State ex rel. Rose v. Piper

Citation69 N.W. 384,50 Neb. 42
PartiesSTATE EX REL. ROSE v. PIPER, SECRETARY OF STATE.
Decision Date16 December 1896
CourtNebraska Supreme Court

OPINION TEXT STARTS HERE

Syllabus by the Court.

1. The secretary of state, in passing upon objections to a certificate of nomination for a public office, is not confined alone to the consideration of objections as to matters of form, but has the power to decide from extrinsic evidence whether the candidate named in such certificate was in fact nominated by a convention called and held in accordance with the precedents and usages of a political party which cast 1 per centum of the votes of the state at the last general election, or by a faction in good faith claiming to represent a party casting such a per centum of the votes of the state.

2. Upon the facts in this case it was held that the secretary of state properly refused to certify to the county clerks the names of certain candidates for office.

Application by the state, on the relation of F. L. Rose, for mandamus against J. A. Piper, secretary of state. Denied.

E. H. Wooley, W. M. Morning, and C. S. Rainhalt, for relator.

John H. Ames, for respondent.

NORVAL, J.

This was an application by the state, on the relation of Frank L. Rose, for a peremptory writ of mandamus to compel the certification by respondent, as secretary of state, to the county clerks of the names of certain persons as Republican nominees for electors of president and vice president and the several state offices. A submission was taken upon the pleadings alone, consisting of the application, and the answer thereto of the respondent, shortly prior to the last general election, and an oral decision was then announced, the preparation of a written opinion having been delayed until now.

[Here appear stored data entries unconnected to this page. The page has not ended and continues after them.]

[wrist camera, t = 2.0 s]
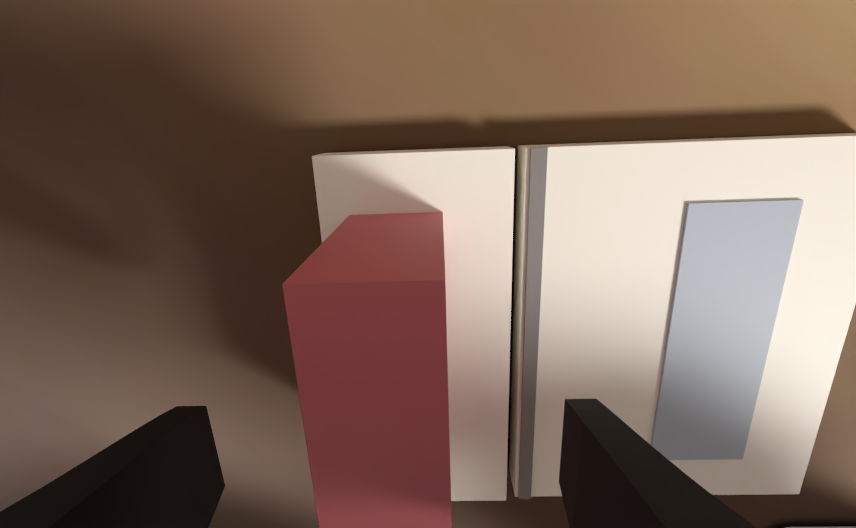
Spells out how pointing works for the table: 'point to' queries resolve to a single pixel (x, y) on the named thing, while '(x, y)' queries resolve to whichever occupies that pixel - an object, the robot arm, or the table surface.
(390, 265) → the stub
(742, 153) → the white flat slab
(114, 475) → the robot arm
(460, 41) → the table surface
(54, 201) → the table surface
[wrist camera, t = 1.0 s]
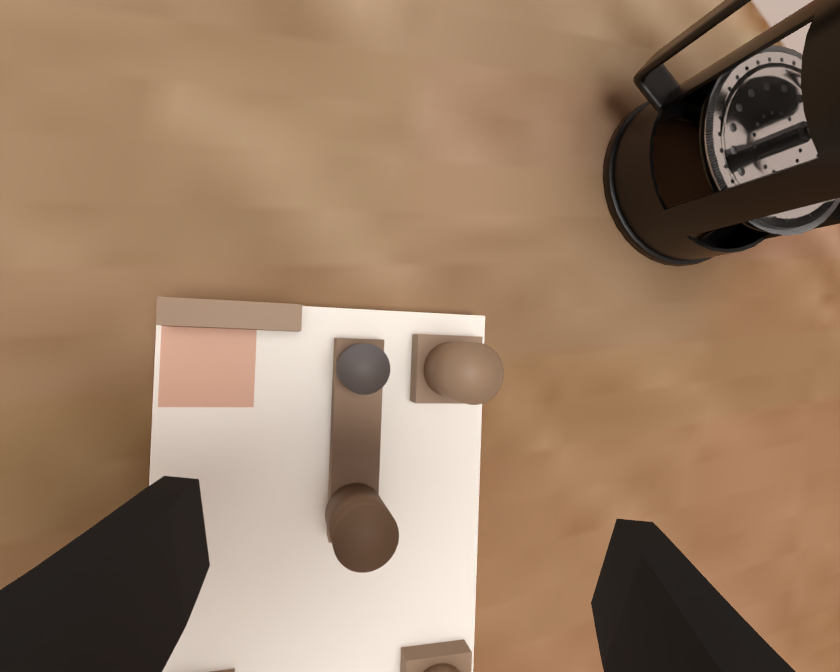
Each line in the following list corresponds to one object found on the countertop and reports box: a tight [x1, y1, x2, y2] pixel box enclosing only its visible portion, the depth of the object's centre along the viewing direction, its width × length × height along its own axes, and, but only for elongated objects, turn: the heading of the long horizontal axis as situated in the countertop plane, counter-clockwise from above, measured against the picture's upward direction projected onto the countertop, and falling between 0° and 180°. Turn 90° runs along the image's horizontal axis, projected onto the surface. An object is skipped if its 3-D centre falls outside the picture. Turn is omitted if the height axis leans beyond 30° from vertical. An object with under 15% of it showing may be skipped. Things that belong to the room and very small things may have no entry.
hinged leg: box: [325, 338, 399, 573], centre depth 20 cm, size 8×2×4 cm, turn 178°
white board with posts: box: [149, 296, 504, 672], centre depth 21 cm, size 19×14×6 cm
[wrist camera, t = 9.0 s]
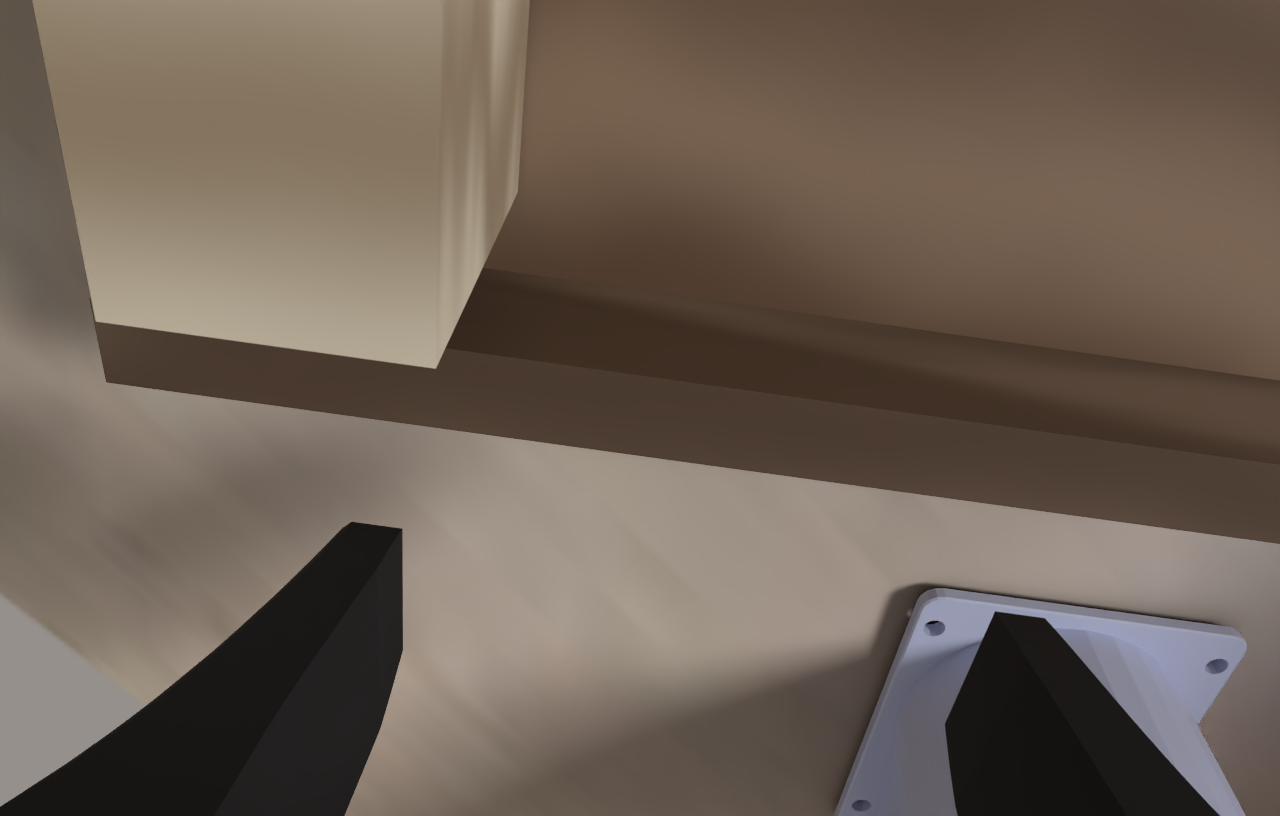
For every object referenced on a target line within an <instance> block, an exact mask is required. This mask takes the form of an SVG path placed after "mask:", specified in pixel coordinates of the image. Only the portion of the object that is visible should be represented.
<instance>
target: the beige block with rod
mask: <svg viewBox="0 0 1280 816" xmlns="http://www.w3.org/2000/svg"><path fill="white" fill-rule="evenodd" d="M32 2H33V7H34V12H35V17H36V22H37V27H38V32H39V37H40V42H41V47H42V53H43V58H44V63H45V68H46V73H47V78H48V83H49V88H50V93H51V98H52V103H53V108H54V113H55V118H56V123H57V128H58V133H59V138H60V144H61V149H62V154H63V159H64V164H65V169H66V174H67V179H68V184H69V189H70V194H71V199H72V204H73V209H74V214H75V219H76V224H77V229H78V234H79V240H80V245H81V250H82V255H83V260H84V265H85V270H86V275H87V280H88V285H89V290H90V295H91V300H92V305H93V310H94V315H95V320H96V322H103V323H110V324H117V325H124V326H132V327H139V328H146V329H153V330H160V331H168V332H175V333H182V334H189V335H196V336H204V337H211V338H218V339H225V340H232V341H240V342H247V343H254V344H261V345H268V346H275V347H283V348H290V349H297V350H304V351H311V352H319V353H326V354H333V355H340V356H347V357H355V358H362V359H369V360H376V361H383V362H390V363H398V364H405V365H412V366H419V367H426V368H434V369H436V367H437V365H438V363H439V361H440V359H441V357H442V354H443V352H444V350H445V348H446V346H447V344H448V341H449V339H450V337H451V335H452V333H453V331H454V329H455V326H456V324H457V322H458V320H459V318H460V316H461V313H462V311H463V309H464V307H465V305H466V303H467V301H468V298H469V296H470V294H471V292H472V290H473V288H474V285H475V283H476V281H477V279H478V277H479V275H480V272H481V270H482V268H483V266H484V264H485V262H486V260H487V257H488V255H489V253H490V251H491V249H492V247H493V244H494V242H495V240H496V238H497V236H498V234H499V232H500V229H501V227H502V225H503V223H504V221H505V219H506V216H507V214H508V212H509V210H510V208H511V206H512V204H513V201H514V199H515V197H516V195H517V193H518V180H519V164H520V148H521V132H522V117H523V101H524V85H525V69H526V53H527V38H528V22H529V6H530V0H32Z"/></svg>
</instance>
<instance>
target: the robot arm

For a proper understanding of the questions involved it is not deemed necessary to set out the pleadings; moreover, to do so would extend this opinion beyond reasonable limits. It should be stated here that after the submission, a reply to the answer was filed, without leave or consent of the court being first had and obtained, and it was accordingly eliminated from the record. The answer, inter alia, raised the same objections to the jurisdiction of the court which were presented and determined in State v. Piper (just decided) 69 N. W. 378, and which must be overruled for the reasons stated in the opinion therein filed.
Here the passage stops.